Article

Tonometer enables IOP measurement in patients without use of anesthesia

A new instrument for measuring IOP (iCare Tonometer, Tiolat Oy; available through Rhein Medical) seems to obtain values that correlate well with Goldmann applanation tonometry.

Eugene, OR-A new instrument for measuring IOP (iCare Tonometer, Tiolat Oy; available from Rhein Medical) seems to be a satisfactory alternative method of measuring IOP that seems to correlate well with Goldmann applanation tonometry, the gold standard of IOP measurement. The tonometer is especially useful in obtaining IOP measurements in patients who may be uncooperative or those with physical limitations regarding the use of applanation tonometry and does not require anesthesia because the patient barely feels the probe touching the cornea, according to Richard S. Hoffman, MD.

“The IOP values obtained with the tonometer are strikingly close to those obtained with applanation tonometry,” he said, after using the instrument in his clinical practice for about 2 months. Dr. Hoffman is associate clinical professor of ophthalmology, Casey Eye Institute, Oregon Health and Science University, and in private practice in Eugene, OR.

This is in contrast to the applanation tonometer (Tono-Pen, Reichert Ophthalmic) that which he uses as a screening device and to obtain a rough estimate of IOP values when a precise value is not necessary, such as in a patient without glaucoma who has undergone cataract surgery. The downside of the previous instrument is that the values do not always correlate with applanation tonometry. IOP measurements can deviate by as much as 5 mm Hg in some patients, he said. The applanation tonometer is advantageous for obtaining IOPs intraoperatively and in children who are anesthetized.

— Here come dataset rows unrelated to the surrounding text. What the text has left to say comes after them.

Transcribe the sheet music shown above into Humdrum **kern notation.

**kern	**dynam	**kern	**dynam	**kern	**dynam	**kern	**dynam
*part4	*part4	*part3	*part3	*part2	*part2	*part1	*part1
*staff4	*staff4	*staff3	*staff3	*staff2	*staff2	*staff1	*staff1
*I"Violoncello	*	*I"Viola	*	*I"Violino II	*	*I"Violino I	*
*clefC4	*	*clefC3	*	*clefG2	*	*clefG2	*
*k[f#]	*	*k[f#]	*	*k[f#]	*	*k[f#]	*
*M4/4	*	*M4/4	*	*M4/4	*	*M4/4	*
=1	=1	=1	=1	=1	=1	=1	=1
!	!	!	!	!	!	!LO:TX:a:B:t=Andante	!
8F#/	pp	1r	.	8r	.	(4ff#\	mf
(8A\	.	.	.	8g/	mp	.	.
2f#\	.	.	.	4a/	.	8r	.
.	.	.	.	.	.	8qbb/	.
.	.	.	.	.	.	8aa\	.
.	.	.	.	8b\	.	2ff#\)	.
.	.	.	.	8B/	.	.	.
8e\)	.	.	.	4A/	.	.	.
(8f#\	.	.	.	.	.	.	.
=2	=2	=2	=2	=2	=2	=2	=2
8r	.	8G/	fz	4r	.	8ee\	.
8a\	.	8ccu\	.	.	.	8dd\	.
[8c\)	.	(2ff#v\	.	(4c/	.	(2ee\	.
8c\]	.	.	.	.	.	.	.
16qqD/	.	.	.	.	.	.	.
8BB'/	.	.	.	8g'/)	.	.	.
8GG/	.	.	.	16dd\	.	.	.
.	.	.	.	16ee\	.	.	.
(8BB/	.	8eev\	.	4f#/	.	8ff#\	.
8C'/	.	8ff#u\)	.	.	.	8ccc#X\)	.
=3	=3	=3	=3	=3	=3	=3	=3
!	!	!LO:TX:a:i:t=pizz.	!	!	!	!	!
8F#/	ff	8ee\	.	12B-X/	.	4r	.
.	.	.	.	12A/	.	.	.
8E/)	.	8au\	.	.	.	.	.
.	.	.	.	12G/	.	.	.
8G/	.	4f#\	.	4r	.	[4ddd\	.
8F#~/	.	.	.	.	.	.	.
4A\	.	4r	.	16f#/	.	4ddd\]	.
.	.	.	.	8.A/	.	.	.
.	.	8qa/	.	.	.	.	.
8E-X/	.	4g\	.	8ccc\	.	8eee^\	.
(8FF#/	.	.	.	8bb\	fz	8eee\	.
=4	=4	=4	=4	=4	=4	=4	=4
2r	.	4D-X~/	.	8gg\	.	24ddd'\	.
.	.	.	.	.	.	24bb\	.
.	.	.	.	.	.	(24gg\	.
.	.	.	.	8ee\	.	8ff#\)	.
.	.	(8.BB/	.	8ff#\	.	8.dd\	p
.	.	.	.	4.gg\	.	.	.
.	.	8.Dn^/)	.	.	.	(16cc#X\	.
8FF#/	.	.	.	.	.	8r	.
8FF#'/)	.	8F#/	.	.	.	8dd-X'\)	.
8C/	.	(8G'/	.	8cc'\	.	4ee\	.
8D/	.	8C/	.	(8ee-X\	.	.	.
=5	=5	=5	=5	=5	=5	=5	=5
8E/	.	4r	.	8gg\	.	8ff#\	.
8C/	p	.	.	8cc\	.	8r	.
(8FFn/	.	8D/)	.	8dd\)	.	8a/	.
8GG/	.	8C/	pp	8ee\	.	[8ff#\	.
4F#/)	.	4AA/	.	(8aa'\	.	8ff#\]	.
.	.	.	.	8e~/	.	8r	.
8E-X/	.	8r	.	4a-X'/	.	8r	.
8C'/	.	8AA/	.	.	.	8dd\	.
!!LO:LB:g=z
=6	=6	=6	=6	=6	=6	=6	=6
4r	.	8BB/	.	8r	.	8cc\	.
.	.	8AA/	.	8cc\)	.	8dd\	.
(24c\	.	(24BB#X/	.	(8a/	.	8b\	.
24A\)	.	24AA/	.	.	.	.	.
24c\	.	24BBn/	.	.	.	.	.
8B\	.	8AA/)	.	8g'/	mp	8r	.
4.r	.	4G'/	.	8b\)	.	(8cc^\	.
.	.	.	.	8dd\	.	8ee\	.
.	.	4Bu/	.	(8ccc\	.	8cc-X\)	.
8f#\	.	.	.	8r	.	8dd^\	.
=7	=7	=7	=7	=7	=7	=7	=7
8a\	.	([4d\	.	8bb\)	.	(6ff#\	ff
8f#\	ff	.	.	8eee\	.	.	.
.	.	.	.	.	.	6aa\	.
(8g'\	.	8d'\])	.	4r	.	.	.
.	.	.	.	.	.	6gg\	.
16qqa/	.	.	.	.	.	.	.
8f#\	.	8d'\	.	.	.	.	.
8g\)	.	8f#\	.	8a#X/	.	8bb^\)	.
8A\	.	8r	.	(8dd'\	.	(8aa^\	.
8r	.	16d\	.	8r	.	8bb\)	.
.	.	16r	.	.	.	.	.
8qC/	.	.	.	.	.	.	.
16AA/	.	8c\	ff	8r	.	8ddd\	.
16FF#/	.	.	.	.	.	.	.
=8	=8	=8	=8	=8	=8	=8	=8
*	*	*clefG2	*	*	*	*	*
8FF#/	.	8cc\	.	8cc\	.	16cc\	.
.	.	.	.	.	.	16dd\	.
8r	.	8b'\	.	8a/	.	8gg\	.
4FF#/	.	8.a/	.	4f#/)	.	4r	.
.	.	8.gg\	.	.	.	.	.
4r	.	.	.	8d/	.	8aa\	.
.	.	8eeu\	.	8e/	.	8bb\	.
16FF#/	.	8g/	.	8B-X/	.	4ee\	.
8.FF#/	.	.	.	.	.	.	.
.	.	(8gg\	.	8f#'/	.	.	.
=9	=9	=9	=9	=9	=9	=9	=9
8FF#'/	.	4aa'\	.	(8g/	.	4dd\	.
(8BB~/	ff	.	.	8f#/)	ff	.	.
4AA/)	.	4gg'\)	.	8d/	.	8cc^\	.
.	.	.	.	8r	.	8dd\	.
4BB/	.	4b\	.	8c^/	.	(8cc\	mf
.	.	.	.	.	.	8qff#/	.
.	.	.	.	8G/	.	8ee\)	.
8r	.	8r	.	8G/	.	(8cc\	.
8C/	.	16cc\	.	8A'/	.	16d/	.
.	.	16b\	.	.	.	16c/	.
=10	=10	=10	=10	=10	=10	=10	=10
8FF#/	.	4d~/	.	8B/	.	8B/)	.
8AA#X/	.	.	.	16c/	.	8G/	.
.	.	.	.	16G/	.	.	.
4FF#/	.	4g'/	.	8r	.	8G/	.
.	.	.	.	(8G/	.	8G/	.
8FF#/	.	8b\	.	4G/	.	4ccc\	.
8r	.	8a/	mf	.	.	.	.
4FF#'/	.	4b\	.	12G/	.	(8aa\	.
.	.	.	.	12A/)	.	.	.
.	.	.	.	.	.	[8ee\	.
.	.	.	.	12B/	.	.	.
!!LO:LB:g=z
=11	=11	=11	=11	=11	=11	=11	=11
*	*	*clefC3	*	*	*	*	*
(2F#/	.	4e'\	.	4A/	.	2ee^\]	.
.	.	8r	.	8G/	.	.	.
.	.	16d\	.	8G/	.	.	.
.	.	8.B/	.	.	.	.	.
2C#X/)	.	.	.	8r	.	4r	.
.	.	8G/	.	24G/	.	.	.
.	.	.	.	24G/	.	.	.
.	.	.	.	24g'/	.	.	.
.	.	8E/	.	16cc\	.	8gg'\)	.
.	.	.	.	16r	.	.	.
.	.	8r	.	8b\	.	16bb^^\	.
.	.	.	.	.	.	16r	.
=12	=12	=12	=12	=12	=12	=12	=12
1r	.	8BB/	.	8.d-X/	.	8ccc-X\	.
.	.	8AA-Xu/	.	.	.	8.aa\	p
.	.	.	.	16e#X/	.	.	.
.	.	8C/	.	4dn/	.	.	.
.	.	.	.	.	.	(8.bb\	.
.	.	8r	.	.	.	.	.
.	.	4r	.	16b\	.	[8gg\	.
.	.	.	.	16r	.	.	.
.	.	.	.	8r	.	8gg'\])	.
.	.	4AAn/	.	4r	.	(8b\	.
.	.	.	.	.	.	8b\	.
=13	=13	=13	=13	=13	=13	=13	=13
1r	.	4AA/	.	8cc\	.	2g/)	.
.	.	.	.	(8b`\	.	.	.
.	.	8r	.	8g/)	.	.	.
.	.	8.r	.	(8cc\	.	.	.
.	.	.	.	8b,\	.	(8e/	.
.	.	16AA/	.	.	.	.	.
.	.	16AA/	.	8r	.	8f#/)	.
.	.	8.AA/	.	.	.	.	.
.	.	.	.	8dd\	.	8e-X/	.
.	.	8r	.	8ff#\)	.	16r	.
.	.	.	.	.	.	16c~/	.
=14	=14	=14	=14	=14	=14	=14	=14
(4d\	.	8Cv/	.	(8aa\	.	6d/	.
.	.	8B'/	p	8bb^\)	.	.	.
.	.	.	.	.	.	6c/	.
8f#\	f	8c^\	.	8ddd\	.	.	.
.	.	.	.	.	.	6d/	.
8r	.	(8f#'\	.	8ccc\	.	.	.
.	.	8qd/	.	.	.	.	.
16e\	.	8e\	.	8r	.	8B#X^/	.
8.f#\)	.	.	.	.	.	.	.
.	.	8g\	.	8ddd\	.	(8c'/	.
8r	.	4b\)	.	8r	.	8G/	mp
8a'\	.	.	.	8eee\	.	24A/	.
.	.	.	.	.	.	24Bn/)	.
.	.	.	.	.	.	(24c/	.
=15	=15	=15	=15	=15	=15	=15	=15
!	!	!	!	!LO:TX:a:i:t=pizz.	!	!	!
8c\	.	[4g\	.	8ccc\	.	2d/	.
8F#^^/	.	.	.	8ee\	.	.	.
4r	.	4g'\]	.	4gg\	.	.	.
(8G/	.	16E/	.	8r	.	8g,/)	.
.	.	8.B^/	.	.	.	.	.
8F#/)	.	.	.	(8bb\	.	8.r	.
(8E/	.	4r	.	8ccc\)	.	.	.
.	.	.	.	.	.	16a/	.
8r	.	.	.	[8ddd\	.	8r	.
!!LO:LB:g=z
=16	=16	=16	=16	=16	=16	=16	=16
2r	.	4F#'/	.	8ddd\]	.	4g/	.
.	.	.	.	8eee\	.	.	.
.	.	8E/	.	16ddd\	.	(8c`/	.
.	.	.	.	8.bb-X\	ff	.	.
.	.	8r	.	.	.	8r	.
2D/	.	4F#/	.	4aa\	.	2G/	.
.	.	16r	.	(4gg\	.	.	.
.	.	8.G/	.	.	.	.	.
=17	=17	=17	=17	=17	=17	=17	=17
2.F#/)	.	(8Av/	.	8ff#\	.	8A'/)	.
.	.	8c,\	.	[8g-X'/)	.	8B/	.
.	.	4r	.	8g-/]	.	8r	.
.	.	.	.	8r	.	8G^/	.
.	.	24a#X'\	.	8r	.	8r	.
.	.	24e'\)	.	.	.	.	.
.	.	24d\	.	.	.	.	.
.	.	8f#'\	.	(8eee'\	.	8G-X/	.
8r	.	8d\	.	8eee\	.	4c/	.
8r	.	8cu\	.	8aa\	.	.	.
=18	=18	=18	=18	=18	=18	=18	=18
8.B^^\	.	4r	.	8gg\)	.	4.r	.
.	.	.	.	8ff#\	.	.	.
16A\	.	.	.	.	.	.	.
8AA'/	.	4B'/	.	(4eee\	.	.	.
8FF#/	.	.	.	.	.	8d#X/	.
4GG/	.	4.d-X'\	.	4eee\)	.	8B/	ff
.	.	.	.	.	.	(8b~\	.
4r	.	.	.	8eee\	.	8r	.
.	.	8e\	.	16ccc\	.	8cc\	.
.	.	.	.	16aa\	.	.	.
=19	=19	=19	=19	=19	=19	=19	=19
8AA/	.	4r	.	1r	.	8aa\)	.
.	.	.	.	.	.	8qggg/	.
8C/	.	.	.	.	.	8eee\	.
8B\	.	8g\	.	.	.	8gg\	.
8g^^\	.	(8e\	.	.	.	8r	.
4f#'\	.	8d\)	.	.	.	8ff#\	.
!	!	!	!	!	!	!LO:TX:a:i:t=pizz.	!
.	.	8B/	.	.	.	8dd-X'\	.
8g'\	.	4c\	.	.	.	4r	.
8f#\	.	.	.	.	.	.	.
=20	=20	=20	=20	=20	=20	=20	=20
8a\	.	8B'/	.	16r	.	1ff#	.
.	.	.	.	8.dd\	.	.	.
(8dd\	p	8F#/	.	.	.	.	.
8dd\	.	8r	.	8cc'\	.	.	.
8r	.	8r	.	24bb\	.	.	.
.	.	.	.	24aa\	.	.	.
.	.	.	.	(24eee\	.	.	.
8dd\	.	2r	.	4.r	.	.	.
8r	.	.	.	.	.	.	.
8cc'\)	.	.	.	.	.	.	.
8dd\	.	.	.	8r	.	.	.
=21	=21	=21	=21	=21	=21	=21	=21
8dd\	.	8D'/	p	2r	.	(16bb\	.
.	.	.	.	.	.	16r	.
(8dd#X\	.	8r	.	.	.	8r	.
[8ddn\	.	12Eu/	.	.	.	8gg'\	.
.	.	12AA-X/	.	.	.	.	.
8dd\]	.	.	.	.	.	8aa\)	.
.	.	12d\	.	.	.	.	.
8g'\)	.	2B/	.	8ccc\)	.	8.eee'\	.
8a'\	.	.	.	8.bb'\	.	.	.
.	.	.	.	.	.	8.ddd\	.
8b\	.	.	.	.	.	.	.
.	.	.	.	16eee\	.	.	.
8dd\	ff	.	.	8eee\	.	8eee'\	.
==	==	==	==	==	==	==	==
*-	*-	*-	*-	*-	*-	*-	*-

The manufacturer reported that a comparison between the applanation tonometer and the new device showed that there was a mean 0.5 mm Hg difference (standard deviation, ±3.4 mm Hg) between the two instruments.

How the instrument works

The battery-powered instrument, which works on the new principle of induction-based rebound, is held between 4 to 8 mm from the patient’s cornea with the patient in the sitting position. If the actual distance from the cornea is not within that range or the tonometer is not horizontal to the floor, the clinician receives an error message. With the instrument held in place by an adjustable forehead support to obtain the correct distance from the cornea, the device shoots toward the cornea a small fine, light, plastic probe with a round bulb that is 1 mm wide. The IOP is determined by the speed with which the bulb hits the cornea and bounces back. Six measurements are taken and the average of the six is the IOP value.

Pros and cons

No anesthesia is needed to measure the IOP because the bulb has split-second contact with the cornea. Dr. Hoffman described the sensation as that of a hair touching the eye. Patients are not resistant to undergoing six measurements in his experience. Cross contamination between patients is eliminated by the use of the disposable probes.

The tonometer facilitates obtaining IOP measurements in obese patients, patients with Down’s syndrome, and in patients with dementia.

Dr. Hoffman recounted his experience with a 58-year-old patient severely affected by Down’s syndrome and keratoconus. The patient was barely cooperative with ophthalmic examinations and Dr. Hoffman had never been able to obtain an IOP value with the patient wake. Because of the small size of the probe, the patient’s eye does not have to be open widely in order to obtain an IOP value. In the patient under discussion, he tolerated the IOP measurement with the tonometer well and for the first time Dr. Hoffman was able to obtain a measurement with the patient in the clinic.

Dr. Hoffman said the probes could possibly be reused but that this is not the recommended practice. Another possibility is that the new tonometer not be used routinely but be reserved for patients in whom obtaining an accurate IOP value is mandatory, such as patients diagnosed with glaucoma who are uncooperative for applanation tonometry.

Another disadvantage is that the instrument cannot be used to record the IOP when a patient is supine, as is the case, for example, with patients who are undergoing surgery or in infant exams under anesthesia. Despite these drawbacks, Dr. Hoffman expressed enthusiasm about this product.

“I am very excited to have a manual tonometer that I believe has the accuracy of Goldmann applanation tonometry,” he said. “This new tonometer can be used in uncooperative and demented patients in whom obtaining an accurate applanation tonometry reading is not possible, and also in wheelchair-bound patients who are physically challenged and cannot reach the slit lamp.”